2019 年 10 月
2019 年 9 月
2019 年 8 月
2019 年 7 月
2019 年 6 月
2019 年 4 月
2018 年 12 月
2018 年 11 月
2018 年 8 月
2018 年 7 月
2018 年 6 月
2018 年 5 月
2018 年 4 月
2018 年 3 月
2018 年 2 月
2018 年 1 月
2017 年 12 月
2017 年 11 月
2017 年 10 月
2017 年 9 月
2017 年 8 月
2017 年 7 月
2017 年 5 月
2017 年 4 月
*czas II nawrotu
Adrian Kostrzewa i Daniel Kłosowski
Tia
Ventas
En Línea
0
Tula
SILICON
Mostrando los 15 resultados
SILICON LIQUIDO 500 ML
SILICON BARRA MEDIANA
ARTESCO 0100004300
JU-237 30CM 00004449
* * *
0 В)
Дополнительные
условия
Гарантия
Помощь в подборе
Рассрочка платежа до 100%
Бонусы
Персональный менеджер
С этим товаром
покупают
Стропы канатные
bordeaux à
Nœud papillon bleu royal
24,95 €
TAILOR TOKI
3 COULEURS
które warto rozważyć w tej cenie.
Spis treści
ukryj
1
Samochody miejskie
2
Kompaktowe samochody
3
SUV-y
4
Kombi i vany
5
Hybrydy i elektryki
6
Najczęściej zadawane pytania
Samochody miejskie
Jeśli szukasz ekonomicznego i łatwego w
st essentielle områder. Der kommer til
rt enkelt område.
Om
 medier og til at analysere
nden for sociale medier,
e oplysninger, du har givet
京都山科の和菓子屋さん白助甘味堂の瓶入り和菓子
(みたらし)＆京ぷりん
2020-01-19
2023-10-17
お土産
--
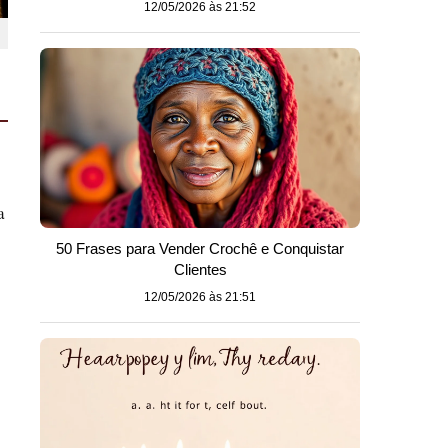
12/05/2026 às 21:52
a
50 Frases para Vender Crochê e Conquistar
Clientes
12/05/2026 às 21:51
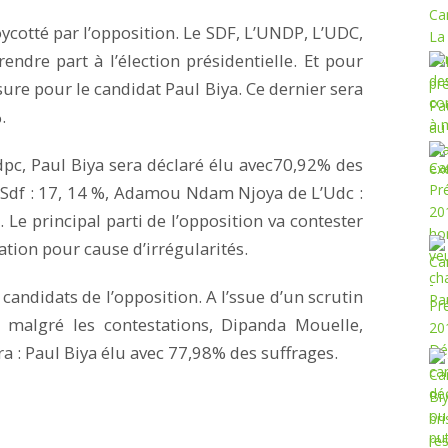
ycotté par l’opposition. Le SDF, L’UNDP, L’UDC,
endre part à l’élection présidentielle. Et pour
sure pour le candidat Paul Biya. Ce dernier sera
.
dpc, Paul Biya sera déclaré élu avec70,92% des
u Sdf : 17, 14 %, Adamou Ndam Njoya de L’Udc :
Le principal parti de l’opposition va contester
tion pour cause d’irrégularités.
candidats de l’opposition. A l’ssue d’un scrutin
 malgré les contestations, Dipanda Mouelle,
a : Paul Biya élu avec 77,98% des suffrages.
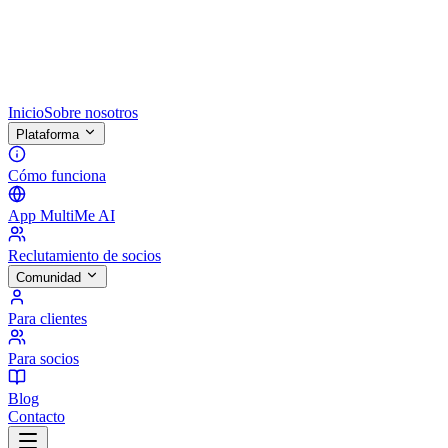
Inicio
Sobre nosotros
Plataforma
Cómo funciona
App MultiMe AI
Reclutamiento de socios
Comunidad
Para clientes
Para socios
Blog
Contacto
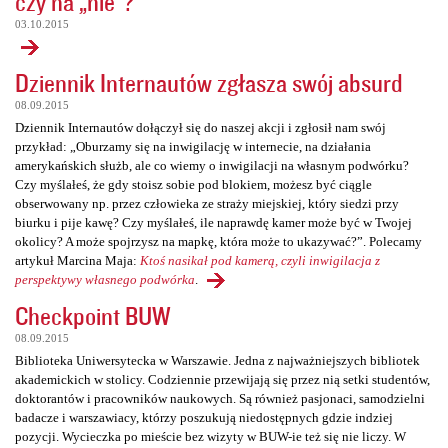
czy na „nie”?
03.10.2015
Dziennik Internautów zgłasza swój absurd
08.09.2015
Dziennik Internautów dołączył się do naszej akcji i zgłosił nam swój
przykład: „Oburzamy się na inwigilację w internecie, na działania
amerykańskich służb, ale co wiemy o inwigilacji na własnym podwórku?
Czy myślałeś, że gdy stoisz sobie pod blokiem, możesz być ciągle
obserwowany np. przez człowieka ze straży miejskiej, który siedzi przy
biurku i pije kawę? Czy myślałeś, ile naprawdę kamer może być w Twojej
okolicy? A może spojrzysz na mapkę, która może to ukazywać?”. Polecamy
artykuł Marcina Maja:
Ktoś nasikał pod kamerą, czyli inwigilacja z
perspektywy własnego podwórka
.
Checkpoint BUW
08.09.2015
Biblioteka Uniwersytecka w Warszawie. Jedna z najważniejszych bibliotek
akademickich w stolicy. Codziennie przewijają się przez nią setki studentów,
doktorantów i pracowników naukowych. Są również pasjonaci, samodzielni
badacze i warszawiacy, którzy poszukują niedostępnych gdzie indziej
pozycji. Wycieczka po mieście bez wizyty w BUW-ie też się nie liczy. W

Tarefa: Reproduza sem nenhuma alteração as linhas do trecho que vai de "ycotté par l’opposition." até "Le principal parti", incluindo as duas extremidades.

Solução do problema:
ycotté par l’opposition. Le SDF, L’UNDP, L’UDC,
endre part à l’élection présidentielle. Et pour
sure pour le candidat Paul Biya. Ce dernier sera
.
dpc, Paul Biya sera déclaré élu avec70,92% des
u Sdf : 17, 14 %, Adamou Ndam Njoya de L’Udc :
Le principal parti de l’opposition va contester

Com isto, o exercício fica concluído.